Donald Trump ne devrait pas être escorté menotté sous les flashes des photographes (la perp walk), car le procureur Alvin Bragg voudra éviter au maximum toute optique de vendetta politique. De l’autre côté de la rue, il sera présenté à un juge au tribunal, qui lui annoncera les charges officiellement retenues contre lui. C’est l’arraignment, la lecture de l’acte d’accusation. Donald Trump décidera ensuite de plaider coupable ou non coupable, et il devrait ressortir libre.

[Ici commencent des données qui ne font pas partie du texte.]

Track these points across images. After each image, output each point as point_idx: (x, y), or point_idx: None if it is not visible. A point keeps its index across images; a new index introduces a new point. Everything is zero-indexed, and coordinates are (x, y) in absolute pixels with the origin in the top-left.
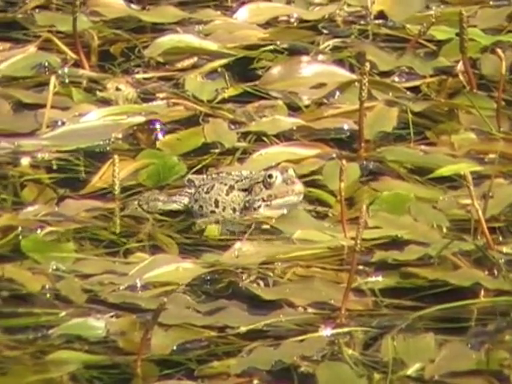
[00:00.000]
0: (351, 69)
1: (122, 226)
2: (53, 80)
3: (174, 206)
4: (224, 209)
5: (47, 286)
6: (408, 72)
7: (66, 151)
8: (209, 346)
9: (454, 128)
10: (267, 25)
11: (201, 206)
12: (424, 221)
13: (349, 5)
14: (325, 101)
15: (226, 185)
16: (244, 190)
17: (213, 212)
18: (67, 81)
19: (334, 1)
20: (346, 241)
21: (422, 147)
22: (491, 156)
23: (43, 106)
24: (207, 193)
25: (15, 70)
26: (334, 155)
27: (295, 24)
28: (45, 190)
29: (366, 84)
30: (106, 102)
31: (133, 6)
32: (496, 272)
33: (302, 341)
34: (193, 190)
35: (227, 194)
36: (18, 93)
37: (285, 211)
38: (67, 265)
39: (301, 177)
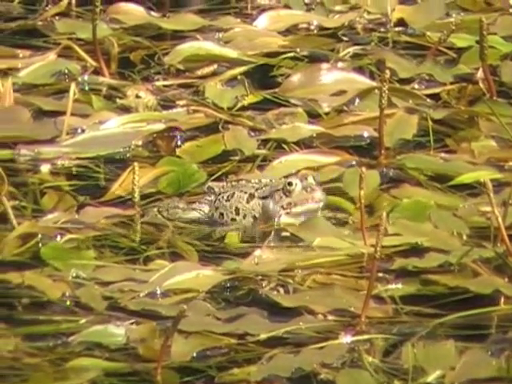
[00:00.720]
0: (371, 76)
1: (142, 233)
2: (73, 87)
3: (194, 214)
4: (245, 216)
5: (67, 294)
6: (428, 79)
7: (85, 158)
8: (229, 353)
9: (474, 135)
10: (287, 32)
11: (221, 214)
12: (444, 228)
13: (369, 12)
14: (345, 108)
15: (246, 193)
16: (264, 198)
17: (233, 220)
18: (87, 88)
19: (354, 8)
20: (365, 248)
21: (442, 154)
22: (511, 163)
23: (63, 113)
24: (227, 201)
25: (35, 77)
26: (354, 162)
27: (315, 31)
28: (65, 197)
29: (386, 91)
30: (125, 110)
31: (153, 13)
32: None
33: (321, 348)
34: (212, 198)
35: (248, 202)
36: (38, 100)
37: (304, 219)
38: (87, 272)
39: (321, 184)
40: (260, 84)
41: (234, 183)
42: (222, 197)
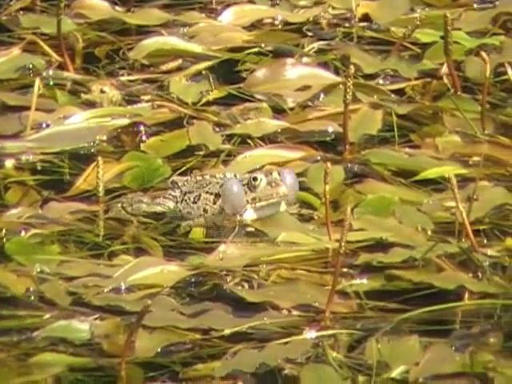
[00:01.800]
0: (336, 71)
1: (107, 228)
2: (37, 82)
3: (158, 209)
4: (213, 215)
5: (31, 289)
6: (392, 75)
7: (50, 153)
8: (193, 348)
9: (439, 131)
10: (252, 27)
11: (189, 213)
12: (408, 223)
13: (333, 7)
14: (309, 103)
15: (212, 194)
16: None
17: (201, 215)
18: (52, 83)
19: (319, 3)
20: (330, 243)
21: (407, 150)
22: (475, 159)
23: (28, 108)
24: (195, 203)
25: (0, 72)
26: (319, 158)
27: (280, 26)
28: (29, 192)
29: (351, 87)
30: (90, 105)
31: (117, 8)
32: (480, 274)
33: (286, 343)
34: (177, 193)
35: (214, 203)
36: (2, 95)
37: (269, 214)
38: (51, 267)
39: (299, 180)
40: (225, 79)
41: (198, 178)
42: (189, 198)
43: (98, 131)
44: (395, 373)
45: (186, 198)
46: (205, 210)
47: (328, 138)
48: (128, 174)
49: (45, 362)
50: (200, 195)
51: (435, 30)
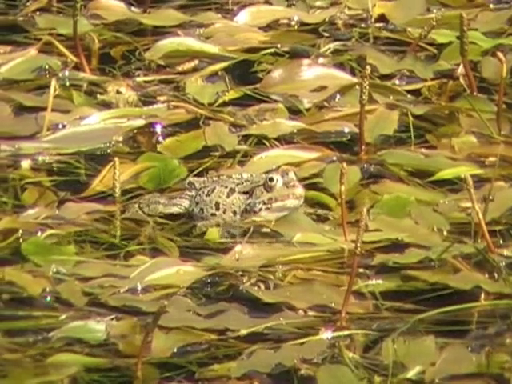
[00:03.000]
0: (352, 72)
1: (123, 228)
2: (53, 83)
3: (175, 209)
4: (225, 211)
5: (47, 289)
6: (409, 75)
7: (66, 154)
8: (209, 348)
9: (455, 131)
10: (268, 28)
11: (201, 209)
12: (424, 224)
13: (349, 8)
14: (325, 104)
15: (226, 187)
16: (245, 193)
17: (213, 215)
18: (68, 84)
19: (335, 4)
20: (346, 244)
21: (423, 150)
22: (491, 159)
23: (44, 108)
24: (208, 195)
25: (16, 72)
26: (335, 158)
27: (296, 27)
28: (45, 192)
29: (367, 87)
30: (106, 105)
31: (133, 8)
32: (496, 275)
33: (302, 344)
34: (193, 193)
35: (228, 197)
36: (18, 96)
37: (285, 214)
38: (68, 268)
39: (301, 180)
40: (241, 80)
41: (214, 178)
42: (203, 192)
43: (114, 132)
44: (411, 373)
45: (200, 192)
46: (217, 205)
47: (344, 139)
48: (144, 174)
49: (61, 363)
50: (214, 188)
51: (451, 31)
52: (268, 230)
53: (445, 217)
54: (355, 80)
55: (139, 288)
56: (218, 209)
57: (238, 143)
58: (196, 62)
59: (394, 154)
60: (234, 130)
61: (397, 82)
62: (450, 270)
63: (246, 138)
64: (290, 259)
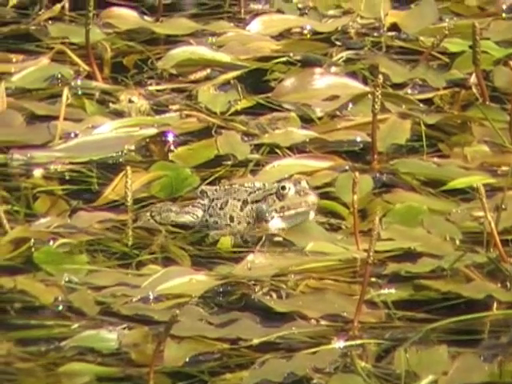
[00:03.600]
0: (364, 81)
1: (135, 237)
2: (66, 92)
3: (187, 218)
4: (239, 223)
5: (60, 298)
6: (421, 84)
7: (78, 163)
8: (221, 358)
9: (467, 140)
10: (280, 37)
11: (216, 222)
12: (437, 233)
13: (362, 17)
14: (338, 113)
15: (239, 200)
16: (257, 202)
17: (228, 225)
18: (80, 93)
19: (348, 13)
20: (358, 253)
21: (435, 159)
22: (504, 168)
23: (56, 117)
24: (221, 209)
25: (28, 81)
26: (347, 167)
27: (308, 36)
28: (57, 201)
29: (379, 96)
30: (118, 114)
31: (146, 17)
32: (509, 284)
33: (314, 353)
34: (206, 202)
35: (241, 210)
36: (30, 105)
37: (298, 223)
38: (80, 277)
39: (314, 189)
40: (253, 88)
41: (226, 187)
42: (216, 204)
43: (126, 141)
44: (424, 382)
45: (213, 204)
46: (231, 218)
47: (356, 148)
48: (156, 183)
49: (73, 372)
50: (227, 201)
51: (464, 40)
52: (280, 238)
53: (457, 226)
54: (367, 89)
55: (151, 297)
56: (232, 221)
57: (250, 152)
58: (208, 70)
59: (406, 163)
60: (246, 138)
61: (409, 91)
62: (462, 279)
63: (258, 146)
64: (302, 268)
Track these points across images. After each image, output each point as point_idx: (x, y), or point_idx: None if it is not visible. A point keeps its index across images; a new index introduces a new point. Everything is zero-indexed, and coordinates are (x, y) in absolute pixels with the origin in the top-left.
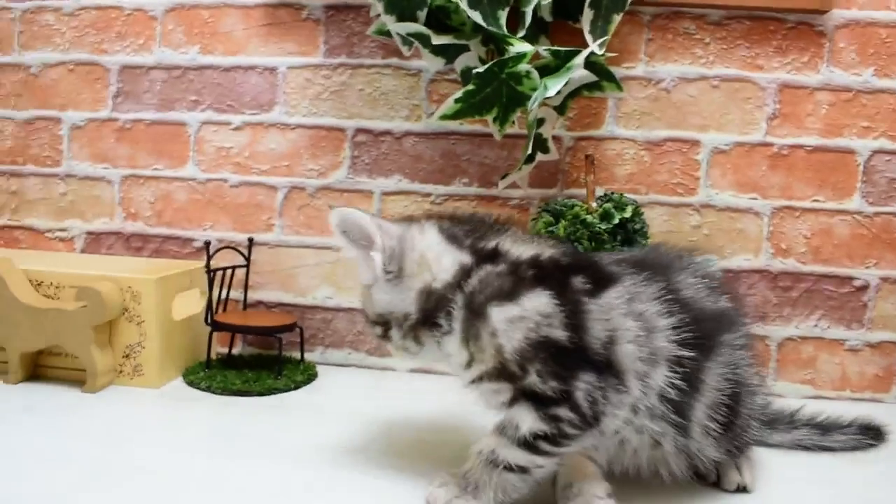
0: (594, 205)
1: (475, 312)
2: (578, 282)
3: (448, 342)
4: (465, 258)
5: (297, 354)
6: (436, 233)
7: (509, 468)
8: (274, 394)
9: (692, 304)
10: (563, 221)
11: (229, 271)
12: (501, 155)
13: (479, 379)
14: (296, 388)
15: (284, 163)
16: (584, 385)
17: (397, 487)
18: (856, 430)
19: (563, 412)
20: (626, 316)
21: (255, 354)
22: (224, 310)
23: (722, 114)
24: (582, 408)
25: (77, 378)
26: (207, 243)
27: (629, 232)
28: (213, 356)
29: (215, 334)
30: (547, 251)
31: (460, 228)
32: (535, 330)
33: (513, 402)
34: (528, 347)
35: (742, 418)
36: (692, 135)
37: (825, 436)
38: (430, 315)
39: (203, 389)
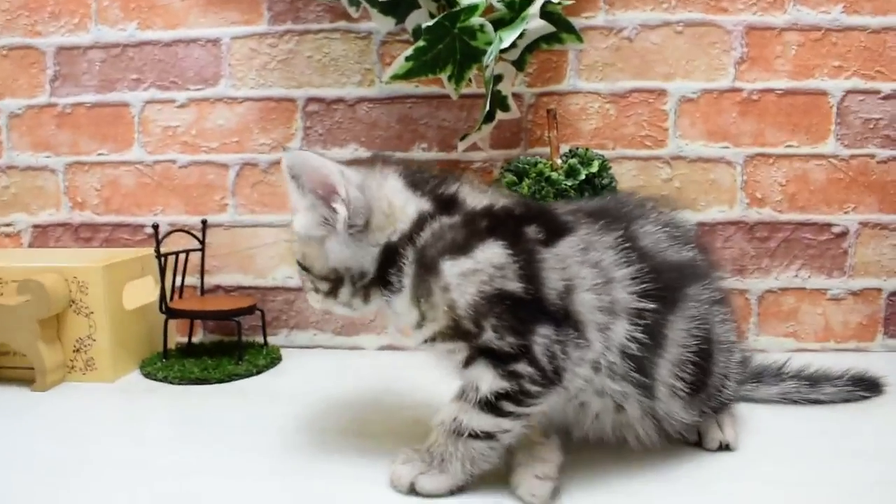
0: (559, 161)
1: (427, 267)
2: (532, 231)
3: (397, 301)
4: (425, 205)
5: (261, 339)
6: (397, 178)
7: (475, 436)
8: (235, 380)
9: (652, 254)
10: (526, 180)
11: (182, 256)
12: (461, 116)
13: (433, 339)
14: (258, 373)
15: (234, 139)
16: (541, 339)
17: (363, 469)
18: (846, 382)
19: (523, 368)
20: (581, 264)
21: (216, 341)
22: (180, 296)
23: (688, 60)
24: (541, 362)
25: (28, 377)
26: (155, 227)
27: (596, 188)
28: (173, 345)
29: (175, 323)
30: (500, 201)
31: (420, 174)
32: (489, 283)
33: (470, 361)
34: (482, 302)
35: (714, 377)
36: (658, 84)
37: (814, 388)
38: (386, 270)
39: (160, 380)
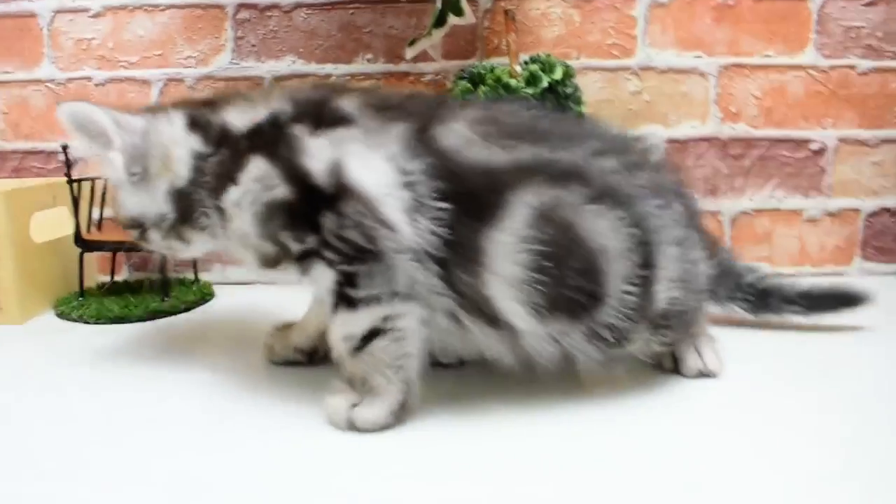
0: (518, 68)
1: (218, 210)
2: (297, 129)
3: (220, 237)
4: (197, 144)
5: (192, 275)
6: (182, 122)
7: (366, 339)
8: (159, 318)
9: (453, 155)
10: (482, 87)
11: (100, 182)
12: (410, 23)
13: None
14: (186, 310)
15: (157, 51)
16: (327, 228)
17: (299, 409)
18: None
19: (328, 254)
20: (354, 142)
21: (142, 279)
22: (99, 228)
23: None
24: (338, 247)
25: None
26: (65, 147)
27: (560, 97)
28: (93, 284)
29: (97, 261)
30: (270, 109)
31: (201, 110)
32: (257, 200)
33: (305, 269)
34: (262, 222)
35: (610, 298)
36: None
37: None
38: (188, 214)
39: (74, 320)
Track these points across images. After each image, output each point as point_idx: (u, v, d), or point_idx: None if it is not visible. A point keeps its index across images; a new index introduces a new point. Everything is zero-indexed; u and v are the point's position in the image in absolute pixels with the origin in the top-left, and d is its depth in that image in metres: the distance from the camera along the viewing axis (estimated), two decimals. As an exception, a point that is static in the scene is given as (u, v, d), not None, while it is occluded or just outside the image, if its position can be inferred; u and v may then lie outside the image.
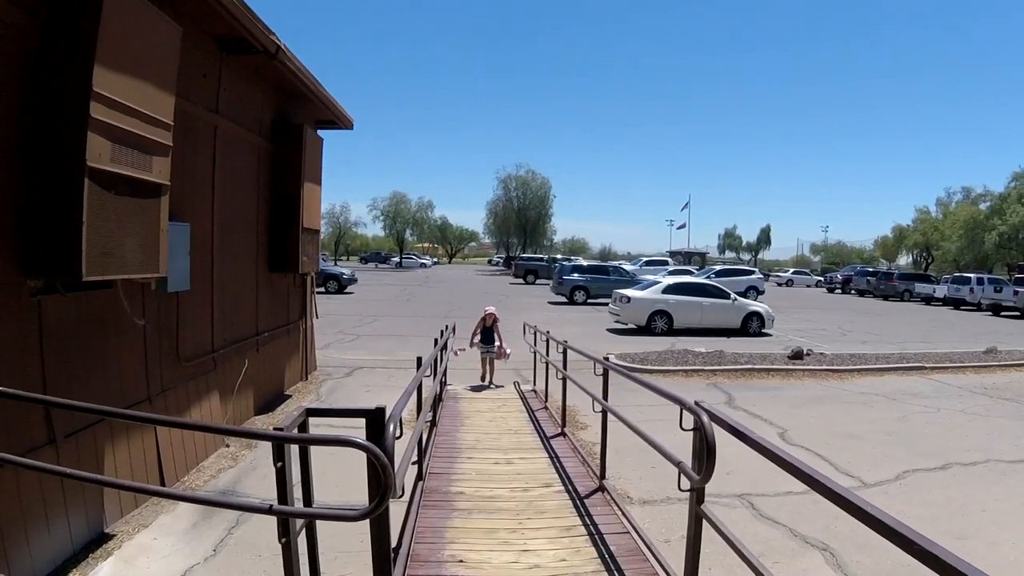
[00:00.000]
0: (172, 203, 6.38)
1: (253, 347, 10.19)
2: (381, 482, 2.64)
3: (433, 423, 8.75)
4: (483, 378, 13.20)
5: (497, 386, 12.89)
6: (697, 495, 3.79)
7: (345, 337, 19.88)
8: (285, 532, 3.06)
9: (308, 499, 3.41)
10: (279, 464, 2.99)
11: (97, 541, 5.81)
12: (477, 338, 13.35)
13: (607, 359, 6.97)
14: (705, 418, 3.60)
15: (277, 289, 11.52)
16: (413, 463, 6.48)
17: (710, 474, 3.57)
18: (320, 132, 12.74)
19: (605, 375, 6.97)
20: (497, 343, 13.29)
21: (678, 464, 4.05)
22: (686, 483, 3.84)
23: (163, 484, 6.93)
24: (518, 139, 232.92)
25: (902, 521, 2.14)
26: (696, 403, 3.76)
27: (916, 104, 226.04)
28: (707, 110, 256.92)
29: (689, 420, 3.79)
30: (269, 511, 2.82)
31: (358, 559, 5.02)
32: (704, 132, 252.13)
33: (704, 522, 3.69)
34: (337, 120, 13.24)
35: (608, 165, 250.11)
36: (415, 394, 5.73)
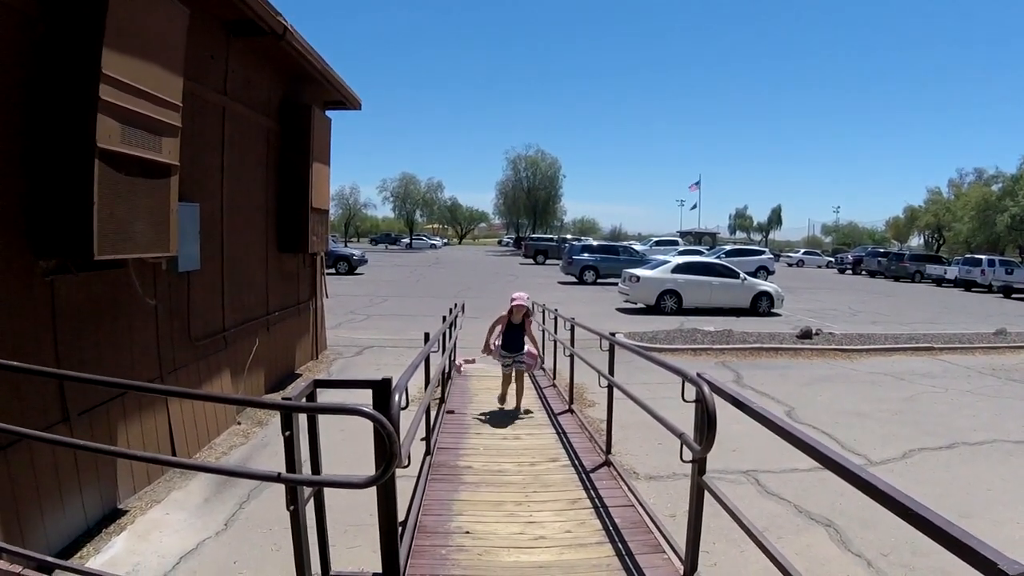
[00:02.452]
0: (182, 184, 6.43)
1: (264, 326, 10.27)
2: (387, 450, 2.70)
3: (442, 400, 8.82)
4: (502, 399, 8.89)
5: (527, 413, 8.69)
6: (699, 466, 3.85)
7: (356, 317, 19.98)
8: (293, 500, 3.12)
9: (316, 468, 3.48)
10: (287, 433, 3.05)
11: (111, 517, 5.92)
12: (497, 340, 8.90)
13: (613, 335, 7.03)
14: (706, 389, 3.65)
15: (287, 269, 11.59)
16: (421, 439, 6.57)
17: (711, 444, 3.63)
18: (328, 113, 12.79)
19: (611, 351, 7.02)
20: (528, 348, 9.00)
21: (680, 435, 4.11)
22: (688, 455, 3.90)
23: (175, 464, 7.04)
24: (527, 119, 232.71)
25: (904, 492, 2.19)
26: (698, 374, 3.81)
27: (929, 84, 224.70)
28: (717, 90, 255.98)
29: (691, 392, 3.85)
30: (277, 479, 2.88)
31: (367, 532, 5.09)
32: (714, 112, 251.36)
33: (713, 497, 3.74)
34: (345, 101, 13.26)
35: (618, 146, 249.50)
36: (422, 367, 5.79)
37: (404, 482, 5.10)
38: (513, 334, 8.84)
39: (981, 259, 40.18)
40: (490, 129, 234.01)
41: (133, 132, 5.43)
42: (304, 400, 3.19)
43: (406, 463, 3.56)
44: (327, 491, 3.83)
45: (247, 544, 5.66)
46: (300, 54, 9.73)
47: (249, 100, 9.52)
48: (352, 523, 5.56)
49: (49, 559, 3.70)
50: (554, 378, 10.98)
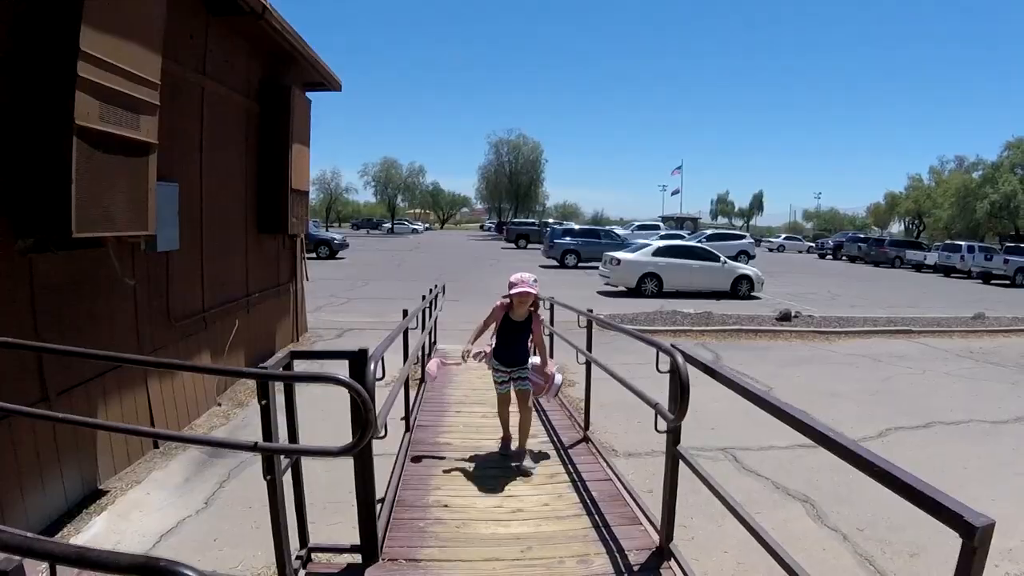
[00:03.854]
0: (160, 163, 6.39)
1: (243, 308, 10.24)
2: (362, 418, 2.72)
3: (422, 380, 8.83)
4: (506, 436, 6.24)
5: (535, 458, 6.05)
6: (673, 436, 3.92)
7: (336, 300, 19.93)
8: (270, 470, 3.14)
9: (293, 438, 3.50)
10: (263, 402, 3.07)
11: (91, 497, 5.91)
12: (490, 340, 6.19)
13: (591, 311, 7.08)
14: (679, 358, 3.71)
15: (266, 251, 11.54)
16: (401, 418, 6.61)
17: (684, 413, 3.68)
18: (308, 94, 12.70)
19: (589, 327, 7.05)
20: (534, 359, 6.24)
21: (654, 405, 4.18)
22: (663, 424, 3.96)
23: (156, 444, 7.03)
24: (510, 105, 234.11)
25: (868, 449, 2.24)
26: (672, 345, 3.87)
27: (911, 74, 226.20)
28: (701, 77, 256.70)
29: (665, 363, 3.90)
30: (254, 448, 2.89)
31: (347, 510, 5.10)
32: (698, 99, 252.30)
33: (687, 466, 3.80)
34: (325, 82, 13.19)
35: (601, 132, 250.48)
36: (400, 339, 5.79)
37: (384, 460, 5.16)
38: (512, 336, 5.96)
39: (961, 245, 40.49)
40: (472, 114, 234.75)
41: (111, 110, 5.40)
42: (280, 370, 3.21)
43: (382, 434, 3.59)
44: (306, 468, 3.87)
45: (227, 522, 5.68)
46: (279, 34, 9.68)
47: (228, 80, 9.46)
48: (332, 500, 5.60)
49: (30, 535, 3.70)
50: (534, 358, 11.00)
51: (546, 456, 6.22)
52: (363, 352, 3.38)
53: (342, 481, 5.02)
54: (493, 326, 6.05)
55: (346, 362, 3.48)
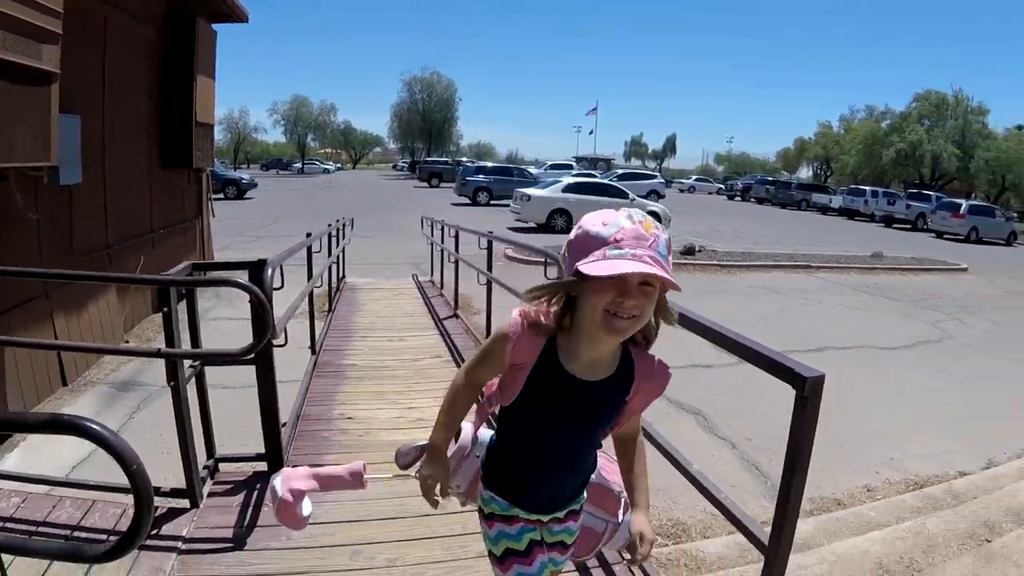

Y aura-t-il des manifestations ?
Sur Truth Social, Donald Trump a appelé ses partisans à manifester. Pour l’heure, il ne semble pas y avoir une mobilisation massive sur les réseaux sociaux pour organiser une protestation comme lors de l’assaut du Capitole. Le Speaker de la Chambre, Kevin McCarthy, a appelé au calme, tandis que l’élue Marjorie Taylor Greene a assuré que Donald Trump appelait à des manifestations « pacifiques ».
De quoi est accusé Donald Trump ?
Juste avant l’élection de 2016, l’ex-star du porno Stormy Daniels s’apprêtait à faire la tournée des plateaux télé pour affirmer qu’elle avait eu une liaison avec Donald Trump dix ans plus tôt. L’ex-avocat et « fixeur » du candidat républicain, Michael Cohen, lui avait alors versé 130.000 dollars pour acheter son silence. Cohen affirme avoir agi sur ordre de Donald Trump, qui l’a ensuite remboursé.
Si un tel versement n’est pas illégal en soi, Donald Trump est soupçonné de fausses déclarations pour avoir fait passer ce paiement comme des frais d’avocat. Reste à savoir si les procureurs le poursuivront pour un simple misdemeanor, un délit passible d’une amende, ou pour une felony, un crime passible de quatre ans de prison. Pour cela, les procureurs devraient prouver que Donald Trump a enfreint la loi sur le financement électoral. C’est une tâche compliquée : face à des accusations similaires, l’ex-candidat démocrate John Edwards avait échappé à une condamnation. Le jury n’avait pas réussi à se mettre d’accord à l’unanimité.
Quel impact pour la présidentielle de 2024 ?
Déjà en campagne, Donald Trump dénonce, comme à son habitude, une « chasse aux sorcières ». Mais ni une inculpation, ni même une condamnation, ne l’empêcherait de se présenter ou d’être élu – et pourrait même galvaniser ses partisans. Une inéligibilité ne peut être décidée que par le Congrès après une condamnation par le Sénat lors d’un impeachment, ou, en théorie, en invoquant le 14e amendement sur les insurrections.
Un éventuel procès pourrait toutefois compliquer la logistique de la campagne de Trump et offrir des angles d’attaque à ses adversaires. Lundi, le gouverneur de Floride Ron DeSantis, considéré comme son rival le plus dangereux, a ironisé, assurant qu’il ne pouvait pas faire de commentaire sur « un paiement pour acheter le silence d’une pornstar à propos d’une liaison présumée ». La guerre est lancée.